> [Aim of the task] Retype the text of the items below line for line, leaving out the pictures.

> [Excerpted data]
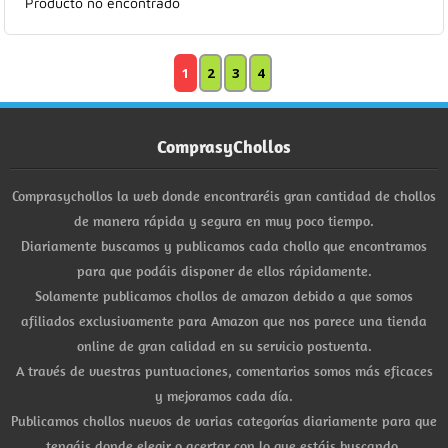
Producto no encontrado
1
2
3
4
ComprasyChollos
Comprasychollos la web donde encontraréis gran cantidad de chollos
de manera rápida y segura en muy poco tiempo.
Diariamente buscamos y publicamos cada chollo que encontramos
para que podáis disponer de ellos rápidamente.
Solamente publicamos chollos de amazon debido a que somos
afiliados exclusivamente para Amazon que nos parece una tienda
online de gran calidad en su servicio postventa.
A través de vuestras puntuaciones, comentarios somos más eficaces
y mejoramos cada día.
Publicamos chollos nuevos de varias categorías diariamente para que
tengáis donde elegir o acertar con lo que estáis buscando.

> [Task solution]
Producto no encontrado
1
2
3
4
ComprasyChollos
Comprasychollos la web donde encontraréis gran cantidad de chollos
de manera rápida y segura en muy poco tiempo.
Diariamente buscamos y publicamos cada chollo que encontramos
para que podáis disponer de ellos rápidamente.
Solamente publicamos chollos de amazon debido a que somos
afiliados exclusivamente para Amazon que nos parece una tienda
online de gran calidad en su servicio postventa.
A través de vuestras puntuaciones, comentarios somos más eficaces
y mejoramos cada día.
Publicamos chollos nuevos de varias categorías diariamente para que
tengáis donde elegir o acertar con lo que estáis buscando.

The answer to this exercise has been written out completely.